Stegemann, to use the authors’ words, “casts ‘neoliberalism’ and ‘postmodernism’ as the dramatis personae of our time. It was this twin menace, he argues, that decimated the welfare state, exterminated class consciousness, and transformed race, gender, and class into matters of mere ‘social construction.’” Those who read my writings on this blog know that I am largely in accord with Stegemann’s opinion on this matter. Slobadian and Callison continue (cleverly): “To reclaim power, left populists need to Make Class Hegemonic Again, thereby blurring established lines between right and left.” The way they frame the argument, it would seem that the authors do not agree that neoliberalism and postmodernism are a twin menace. And while I would disagree that the effect of postmodernism has been merely to transform the structures of social reality into constituents of discourse (the effect has rather been the essentializing of such social construction as gender and race), I do agree that moving the focus to social class is how those who speak for the working class regain an authentic left politics and, moreover, that left populism, class solidarity, cultural unity, and civic nationalism are the necessary ingredients for such a politics. 

The authors write, “The first step, it would seem, is casting opponents of immigration as the designated representatives of ‘the people.’” Here, the reader is supposed to scoff along with the authors. But, given that the proponents of immigration scheme in opposition to working class interests, this formulation makes qualified sense—qualified in that one should consider the political sentiments of the opponent in question. Indeed, the authors worry that the approach “cater[s] to AfD voters, who studies have shown tend to be of average or above-average income, disproportionately male, over thirty, of average education, and skeptical of not only immigration but also gender equality and the human provenance of climate change.” But the authors invert the causal order. Aufstehen does not reflect the AfD tendency, but rather AfD attempts to fill its ranks with those abandoned by the left on this very issue. Indeed, this is the point of Aufstehen: to pull disaffected workers back into the sphere of leftwing politics; not only to build solidarity, but to weaken the rightwing tendencies that oppose gender equality, homosexual rights, and environmentalism. Does the left really want to give up on these folks?

(Collected data)
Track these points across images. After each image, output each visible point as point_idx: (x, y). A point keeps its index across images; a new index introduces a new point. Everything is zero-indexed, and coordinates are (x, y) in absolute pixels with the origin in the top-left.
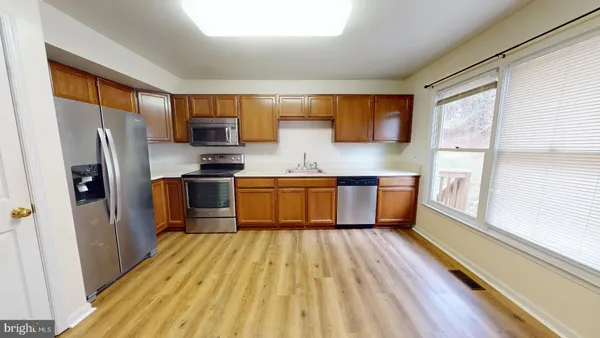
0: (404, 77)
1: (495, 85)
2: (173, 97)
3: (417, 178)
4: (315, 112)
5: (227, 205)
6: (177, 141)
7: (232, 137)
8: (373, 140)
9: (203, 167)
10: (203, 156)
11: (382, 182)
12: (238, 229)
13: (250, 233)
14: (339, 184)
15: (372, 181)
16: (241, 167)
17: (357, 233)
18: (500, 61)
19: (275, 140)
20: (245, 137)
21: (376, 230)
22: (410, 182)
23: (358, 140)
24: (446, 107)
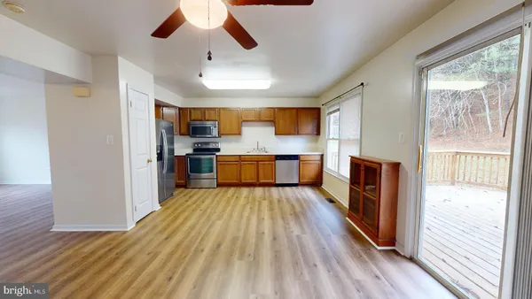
0: (317, 96)
1: (339, 110)
2: (180, 109)
3: (322, 155)
4: (263, 118)
5: (211, 171)
6: (181, 135)
7: (215, 132)
8: (298, 134)
9: (195, 150)
10: (195, 143)
11: (302, 158)
12: (218, 186)
13: (224, 189)
14: (277, 159)
15: (295, 157)
16: (218, 150)
17: (287, 189)
18: (339, 100)
19: (240, 134)
20: (222, 132)
21: (300, 187)
22: (319, 158)
23: (289, 134)
24: (332, 115)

:: Assigned task A ::
Condense the paragraph of the text on left populism that begins "The authors write, 'The first step" into a bulleted list that keeps its main facts.
:: Assigned task B ::
Carry on the text on left populism and Aufstehen, picking up after its closing question.

:: Your response A ::
- The authors say the first step in this approach is casting opponents of immigration as the representatives of "the people," and they expect readers to scoff.
- The writer finds this makes qualified sense, because proponents of immigration act against working-class interests, though the opponent's political sentiments should be considered.
- The authors worry the approach caters to AfD voters. Studies show these voters tend to have average or above-average income, are disproportionately male and over thirty, have average education, and are skeptical of immigration, gender equality, and the human cause of climate change.
- The writer says the authors invert the causal order: Aufstehen does not reflect the AfD tendency. Instead, AfD recruits people the left abandoned on immigration.
- Aufstehen aims to pull disaffected workers back into left-wing politics, building solidarity and weakening right-wing opposition to gender equality, homosexual rights, and environmentalism.
- The paragraph closes by asking whether the left really wants to give up on these people.

:: Your response B ::
As for Slobadian and Callison’s concern about marginalizing Muslims, stifling the Islamization of European societies is key to keeping secular society, the political, legal, and cultural basis for progress for women, gays and lesbians, and other historically marginalized groups. Islam is an ideology, like Christianity and Nazism. I am doubtful the authors of this piece would worry about marginalizing those ideologies. (People give quite a lot away with their concern over the minimization of Islam in Europe.)

The authors note that observers compare “Stegemann’s polemics against the German left to Mark Lilla’s denunciations of American liberals.” In 2017, Lilla, a political scientist at Columbia University, published The Once and Future Liberal: After Identity Politics, in which he argues for a politics that emphasizes what citizens have in common rather than a politics that emphasizes the differences of identity. (A man after my own heart.) “Both trace the breakdown of the center and the rise of the right to the evils of identity politics,” the authors write, “and both envision center-left coalitions reforming around concepts like border security, national citizenship, the traditional family, and the homeland.” I seriously doubt either Stegemann or Lilla would accept the authors’ wording here, phrasing apparently designed to call to mind the rhetoric of white nationalism (if not national socialism). Stegemann and Lilla would almost certainly put the matter differently, namely that national integrity and integrated communities, organized around shared economic and environmental concerns, and a politics operating in the liberal secular framework of democratic-republicanism, would represent an authentic working-class politics. At least that’s the way I would put it. 

I do agree with the authors when they write: “Giving up on the young and urban, the educated but underemployed, the paperless and the stateless means falling back to the same problems that sank the old left: seeking salvation only from the factory floor when the material base for that kind of politics no longer exists.” However, giving up on the young and urban does not explain the failures of socialism in the West. The Old Left did not just merely give up on the youth. The Old Left abandoned the youth to the corruption of postmodernism and identity politics of the New Left. As co-editor of Dissent, Michael Kazin, once noted, persons usually do not become aware of historical pivots until decades after history has already pivoted. Perhaps it is unfair to lay the failure to combat the anti-proletarian anti-Enlightenment notions of the postmodern turn in culture and politics at the Old Left’s doorstep. But what it did not see then, surely we can see now. 

Mapping the Junctures of Social Class and Racial Caste: An Analytical Model for Theorizing Crime and Punishment in US History

Perhaps no case illustrates the necessity of theorizing the junctures of social class and race more obviously than the character of crime and punishment in the United States.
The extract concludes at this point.